[Electronic design files]
+++++

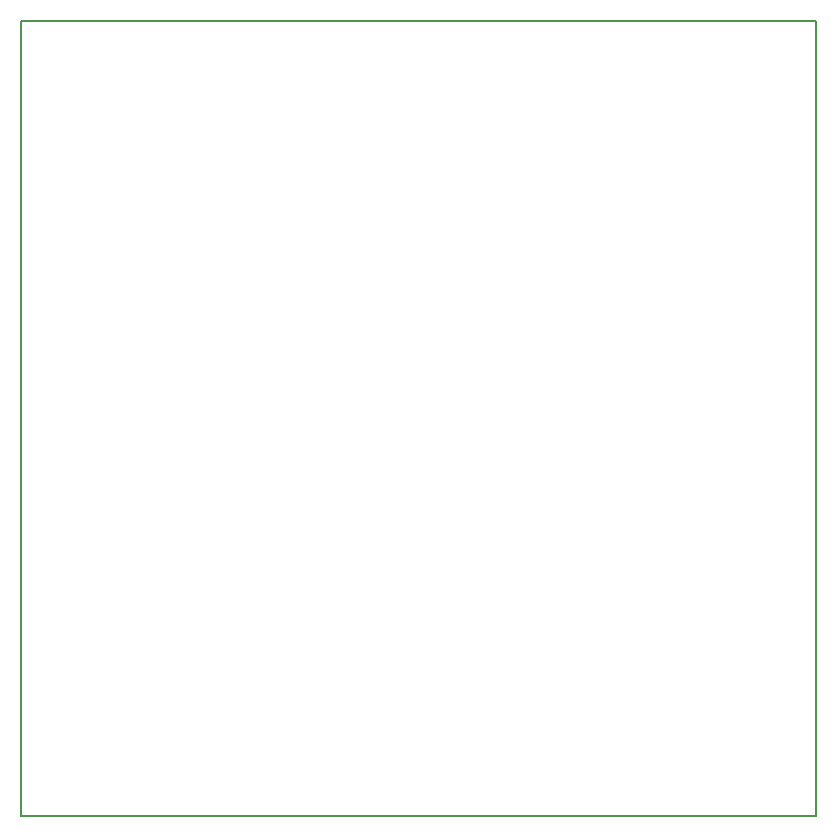
<source format=gbr>
G04 #@! TF.GenerationSoftware,KiCad,Pcbnew,5.0.2+dfsg1-1~bpo9+1*
G04 #@! TF.CreationDate,2019-07-05T17:02:56-03:00*
G04 #@! TF.ProjectId,FonteAssimetrica,466f6e74-6541-4737-9369-6d6574726963,rev?*
G04 #@! TF.SameCoordinates,PX196f3b0PY586a470*
G04 #@! TF.FileFunction,Profile,NP*
%FSLAX46Y46*%
G04 Gerber Fmt 4.6, Leading zero omitted, Abs format (unit mm)*
G04 Created by KiCad (PCBNEW 5.0.2+dfsg1-1~bpo9+1) date Fri 05 Jul 2019 05:02:56 PM -03*
%MOMM*%
%LPD*%
G01*
G04 APERTURE LIST*
%ADD10C,0.200000*%
G04 APERTURE END LIST*
D10*
X0Y0D02*
X0Y67310000D01*
X67310000Y0D02*
X0Y0D01*
X67310000Y67310000D02*
X67310000Y0D01*
X0Y67310000D02*
X67310000Y67310000D01*
M02*

</source>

+++++

→ YOUR TASK
Give the data back exactly, omitting all pictures.

→ ANSWER TO THE PROBLEM
<source format=gbr>
G04 #@! TF.GenerationSoftware,KiCad,Pcbnew,5.0.2+dfsg1-1~bpo9+1*
G04 #@! TF.CreationDate,2019-07-05T17:02:56-03:00*
G04 #@! TF.ProjectId,FonteAssimetrica,466f6e74-6541-4737-9369-6d6574726963,rev?*
G04 #@! TF.SameCoordinates,PX196f3b0PY586a470*
G04 #@! TF.FileFunction,Profile,NP*
%FSLAX46Y46*%
G04 Gerber Fmt 4.6, Leading zero omitted, Abs format (unit mm)*
G04 Created by KiCad (PCBNEW 5.0.2+dfsg1-1~bpo9+1) date Fri 05 Jul 2019 05:02:56 PM -03*
%MOMM*%
%LPD*%
G01*
G04 APERTURE LIST*
%ADD10C,0.200000*%
G04 APERTURE END LIST*
D10*
X0Y0D02*
X0Y67310000D01*
X67310000Y0D02*
X0Y0D01*
X67310000Y67310000D02*
X67310000Y0D01*
X0Y67310000D02*
X67310000Y67310000D01*
M02*

</source>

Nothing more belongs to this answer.